Исходный текст:
☆ ☆ ☆

Наступила весна. Холод и темнота отступили. Мать стала класть в суп собранную на пустырях лебеду. А нас, выживших старшеклассников, школа отправила за город сажать картошку. Мы отрезали и совали в землю лишь верхушку клубня, а остальное тут же с наслаждением съедали. Мой сосед по палатке, прямо как чукча из современного анекдота, по ночам выбирал из борозды посаженные накануне картофельные глазки. А ведь никто нам не говорил, что сырой картофель — лучшее средство от цинги.
Обстрелы и бомбежки продолжались, но их как-то перестали замечать. Ведь голод ежедневно косил стократно больше людей. Однажды мама сидела на подоконнике и мыла лебеду. Я в чулане за кухней искал в темноте бутыль с керосином и позвал ее на помощь. Через несколько секунд после того, как мать подошла, в подоконник угодил снаряд. Он пробил пол и разорвался между этажами. Нас слегка оглушило и обсыпало штукатуркой. Но куда больше испугался отец, когда, подойдя вечером к дому, увидел под нашим окном пробоину.

☆ ☆ ☆

Данные:
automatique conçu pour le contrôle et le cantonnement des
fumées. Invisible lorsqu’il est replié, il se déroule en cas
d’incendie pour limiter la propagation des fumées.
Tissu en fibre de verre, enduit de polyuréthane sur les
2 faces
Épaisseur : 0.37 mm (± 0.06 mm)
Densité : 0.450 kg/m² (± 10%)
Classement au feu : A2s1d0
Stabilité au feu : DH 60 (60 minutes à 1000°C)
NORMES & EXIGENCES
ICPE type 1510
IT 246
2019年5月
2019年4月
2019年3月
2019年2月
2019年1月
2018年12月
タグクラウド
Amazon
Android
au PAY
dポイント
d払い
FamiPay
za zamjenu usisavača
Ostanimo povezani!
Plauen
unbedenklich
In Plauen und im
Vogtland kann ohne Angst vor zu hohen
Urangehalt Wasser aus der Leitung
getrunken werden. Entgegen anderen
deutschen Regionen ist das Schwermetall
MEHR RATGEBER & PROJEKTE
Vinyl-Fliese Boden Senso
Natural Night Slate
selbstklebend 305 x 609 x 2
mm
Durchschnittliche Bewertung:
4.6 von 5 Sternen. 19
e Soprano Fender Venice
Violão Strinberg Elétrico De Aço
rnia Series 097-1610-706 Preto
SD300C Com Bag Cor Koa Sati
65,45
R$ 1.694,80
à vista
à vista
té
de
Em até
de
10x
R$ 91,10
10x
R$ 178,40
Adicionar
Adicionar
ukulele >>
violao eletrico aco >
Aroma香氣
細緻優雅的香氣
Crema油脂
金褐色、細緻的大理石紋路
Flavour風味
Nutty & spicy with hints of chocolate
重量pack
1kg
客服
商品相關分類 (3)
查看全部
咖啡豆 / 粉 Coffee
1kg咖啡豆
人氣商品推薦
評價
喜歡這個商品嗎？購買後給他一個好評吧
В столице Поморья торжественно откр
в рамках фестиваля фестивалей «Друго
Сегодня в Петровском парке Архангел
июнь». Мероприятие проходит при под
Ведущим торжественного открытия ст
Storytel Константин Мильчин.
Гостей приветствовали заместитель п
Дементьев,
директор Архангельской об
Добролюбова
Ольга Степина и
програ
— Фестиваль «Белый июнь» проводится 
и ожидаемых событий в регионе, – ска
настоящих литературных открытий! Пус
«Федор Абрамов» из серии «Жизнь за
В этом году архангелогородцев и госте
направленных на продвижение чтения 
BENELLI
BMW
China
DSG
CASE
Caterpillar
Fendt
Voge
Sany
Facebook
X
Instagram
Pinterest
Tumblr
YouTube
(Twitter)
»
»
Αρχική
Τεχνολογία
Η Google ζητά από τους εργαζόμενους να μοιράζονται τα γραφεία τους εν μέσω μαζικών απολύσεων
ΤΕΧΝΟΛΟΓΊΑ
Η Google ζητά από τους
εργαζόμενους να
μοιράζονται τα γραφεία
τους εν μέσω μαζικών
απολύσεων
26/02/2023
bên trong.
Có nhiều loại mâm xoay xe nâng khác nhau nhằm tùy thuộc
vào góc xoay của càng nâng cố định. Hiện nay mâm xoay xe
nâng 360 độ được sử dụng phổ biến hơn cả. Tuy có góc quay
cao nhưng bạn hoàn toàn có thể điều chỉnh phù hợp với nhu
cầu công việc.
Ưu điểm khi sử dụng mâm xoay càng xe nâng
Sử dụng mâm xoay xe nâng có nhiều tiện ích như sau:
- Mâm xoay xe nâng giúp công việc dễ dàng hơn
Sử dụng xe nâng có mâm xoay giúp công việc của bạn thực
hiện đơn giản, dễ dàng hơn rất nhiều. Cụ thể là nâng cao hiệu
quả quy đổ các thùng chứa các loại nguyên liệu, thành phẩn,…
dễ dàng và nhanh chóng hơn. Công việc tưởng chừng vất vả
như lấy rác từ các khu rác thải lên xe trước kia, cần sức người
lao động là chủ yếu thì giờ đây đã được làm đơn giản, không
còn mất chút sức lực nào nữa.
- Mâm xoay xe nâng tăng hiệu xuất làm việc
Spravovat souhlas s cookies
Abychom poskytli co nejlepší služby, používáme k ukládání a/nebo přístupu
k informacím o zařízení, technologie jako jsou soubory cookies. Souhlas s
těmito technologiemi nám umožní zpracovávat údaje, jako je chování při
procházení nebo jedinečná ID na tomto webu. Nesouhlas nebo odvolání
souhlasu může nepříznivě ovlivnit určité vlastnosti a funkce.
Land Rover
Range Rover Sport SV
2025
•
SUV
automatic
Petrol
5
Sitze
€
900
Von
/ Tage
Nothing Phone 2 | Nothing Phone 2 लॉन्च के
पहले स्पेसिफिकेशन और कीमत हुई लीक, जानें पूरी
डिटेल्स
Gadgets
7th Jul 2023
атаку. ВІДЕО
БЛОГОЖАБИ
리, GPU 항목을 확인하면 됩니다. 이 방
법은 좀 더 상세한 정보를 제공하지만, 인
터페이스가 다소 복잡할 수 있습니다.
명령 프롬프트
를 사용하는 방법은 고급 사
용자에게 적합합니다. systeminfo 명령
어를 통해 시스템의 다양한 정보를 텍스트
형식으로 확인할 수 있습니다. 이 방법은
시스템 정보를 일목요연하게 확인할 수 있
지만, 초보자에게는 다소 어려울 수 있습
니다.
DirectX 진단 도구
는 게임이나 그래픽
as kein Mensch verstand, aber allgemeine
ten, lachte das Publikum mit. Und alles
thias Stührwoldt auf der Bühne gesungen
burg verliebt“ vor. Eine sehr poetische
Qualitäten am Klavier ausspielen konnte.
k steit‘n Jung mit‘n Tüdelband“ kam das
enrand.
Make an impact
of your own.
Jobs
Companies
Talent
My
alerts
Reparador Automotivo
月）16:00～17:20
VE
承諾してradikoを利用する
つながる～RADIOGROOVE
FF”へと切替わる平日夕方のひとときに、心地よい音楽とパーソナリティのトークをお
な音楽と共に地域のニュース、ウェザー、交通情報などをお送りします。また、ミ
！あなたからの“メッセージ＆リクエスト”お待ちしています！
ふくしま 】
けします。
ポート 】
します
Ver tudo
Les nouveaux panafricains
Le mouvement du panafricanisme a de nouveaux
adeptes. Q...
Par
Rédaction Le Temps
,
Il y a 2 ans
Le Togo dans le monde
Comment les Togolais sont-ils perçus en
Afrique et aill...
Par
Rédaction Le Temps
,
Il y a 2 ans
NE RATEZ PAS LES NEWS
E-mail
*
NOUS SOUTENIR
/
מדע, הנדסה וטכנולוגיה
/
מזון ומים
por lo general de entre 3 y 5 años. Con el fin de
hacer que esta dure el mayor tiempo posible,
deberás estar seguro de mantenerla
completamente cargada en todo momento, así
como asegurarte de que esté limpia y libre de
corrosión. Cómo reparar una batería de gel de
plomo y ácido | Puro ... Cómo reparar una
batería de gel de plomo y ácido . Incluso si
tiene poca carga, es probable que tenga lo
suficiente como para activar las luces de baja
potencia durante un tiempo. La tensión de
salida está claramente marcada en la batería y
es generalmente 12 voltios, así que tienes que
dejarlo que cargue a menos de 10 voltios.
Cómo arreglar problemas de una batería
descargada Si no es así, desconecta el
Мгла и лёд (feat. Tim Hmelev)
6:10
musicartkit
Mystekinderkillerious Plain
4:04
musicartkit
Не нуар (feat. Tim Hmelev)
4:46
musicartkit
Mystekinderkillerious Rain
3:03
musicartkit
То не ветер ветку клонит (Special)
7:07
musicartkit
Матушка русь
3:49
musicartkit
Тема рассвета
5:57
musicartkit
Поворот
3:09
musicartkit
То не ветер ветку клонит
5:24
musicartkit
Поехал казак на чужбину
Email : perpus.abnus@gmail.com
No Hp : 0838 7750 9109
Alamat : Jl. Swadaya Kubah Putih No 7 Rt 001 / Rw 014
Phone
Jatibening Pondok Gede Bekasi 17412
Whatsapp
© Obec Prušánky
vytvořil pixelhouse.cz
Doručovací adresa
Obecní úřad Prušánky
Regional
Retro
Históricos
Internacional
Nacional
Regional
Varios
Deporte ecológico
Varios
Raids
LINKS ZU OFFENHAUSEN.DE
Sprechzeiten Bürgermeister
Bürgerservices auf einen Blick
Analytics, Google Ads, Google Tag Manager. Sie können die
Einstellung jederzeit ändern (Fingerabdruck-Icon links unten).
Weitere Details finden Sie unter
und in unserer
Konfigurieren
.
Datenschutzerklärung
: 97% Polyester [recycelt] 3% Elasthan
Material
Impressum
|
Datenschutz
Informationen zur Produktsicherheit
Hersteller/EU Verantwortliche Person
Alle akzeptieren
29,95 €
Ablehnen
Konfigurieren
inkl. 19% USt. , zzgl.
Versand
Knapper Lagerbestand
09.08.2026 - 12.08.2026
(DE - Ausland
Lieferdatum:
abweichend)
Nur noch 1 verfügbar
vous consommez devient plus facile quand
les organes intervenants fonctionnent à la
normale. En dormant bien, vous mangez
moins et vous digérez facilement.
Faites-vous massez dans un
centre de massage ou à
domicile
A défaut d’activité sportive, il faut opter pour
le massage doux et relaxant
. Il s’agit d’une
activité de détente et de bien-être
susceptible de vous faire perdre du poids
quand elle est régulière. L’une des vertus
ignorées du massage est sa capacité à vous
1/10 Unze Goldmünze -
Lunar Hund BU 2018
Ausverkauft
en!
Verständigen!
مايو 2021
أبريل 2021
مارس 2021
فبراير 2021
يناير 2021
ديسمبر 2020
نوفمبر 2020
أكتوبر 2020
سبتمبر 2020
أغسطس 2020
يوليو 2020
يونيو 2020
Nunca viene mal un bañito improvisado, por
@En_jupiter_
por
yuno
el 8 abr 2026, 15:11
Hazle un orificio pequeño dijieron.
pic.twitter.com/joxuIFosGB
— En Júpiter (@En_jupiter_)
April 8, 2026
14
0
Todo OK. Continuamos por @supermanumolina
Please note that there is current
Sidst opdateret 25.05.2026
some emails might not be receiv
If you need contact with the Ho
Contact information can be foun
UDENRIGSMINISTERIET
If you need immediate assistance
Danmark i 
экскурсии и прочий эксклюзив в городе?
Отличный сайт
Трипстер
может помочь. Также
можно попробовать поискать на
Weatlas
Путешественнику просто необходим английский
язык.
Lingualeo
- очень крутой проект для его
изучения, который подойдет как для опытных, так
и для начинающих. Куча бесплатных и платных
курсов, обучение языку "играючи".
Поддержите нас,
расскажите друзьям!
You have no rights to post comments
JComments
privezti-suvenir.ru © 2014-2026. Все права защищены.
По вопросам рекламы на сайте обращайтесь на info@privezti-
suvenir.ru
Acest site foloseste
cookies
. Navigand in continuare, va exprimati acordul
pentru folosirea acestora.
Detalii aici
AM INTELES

☆ ☆ ☆

Задание:
Перепишите еще раз без изменений отрывок исходного текста, который открывается словами, содержащими «Обстрелы и бомбежки», и завершается словами «нашим окном пробоину.».

Ответ:
Обстрелы и бомбежки продолжались, но их как-то перестали замечать. Ведь голод ежедневно косил стократно больше людей. Однажды мама сидела на подоконнике и мыла лебеду. Я в чулане за кухней искал в темноте бутыль с керосином и позвал ее на помощь. Через несколько секунд после того, как мать подошла, в подоконник угодил снаряд. Он пробил пол и разорвался между этажами. Нас слегка оглушило и обсыпало штукатуркой. Но куда больше испугался отец, когда, подойдя вечером к дому, увидел под нашим окном пробоину.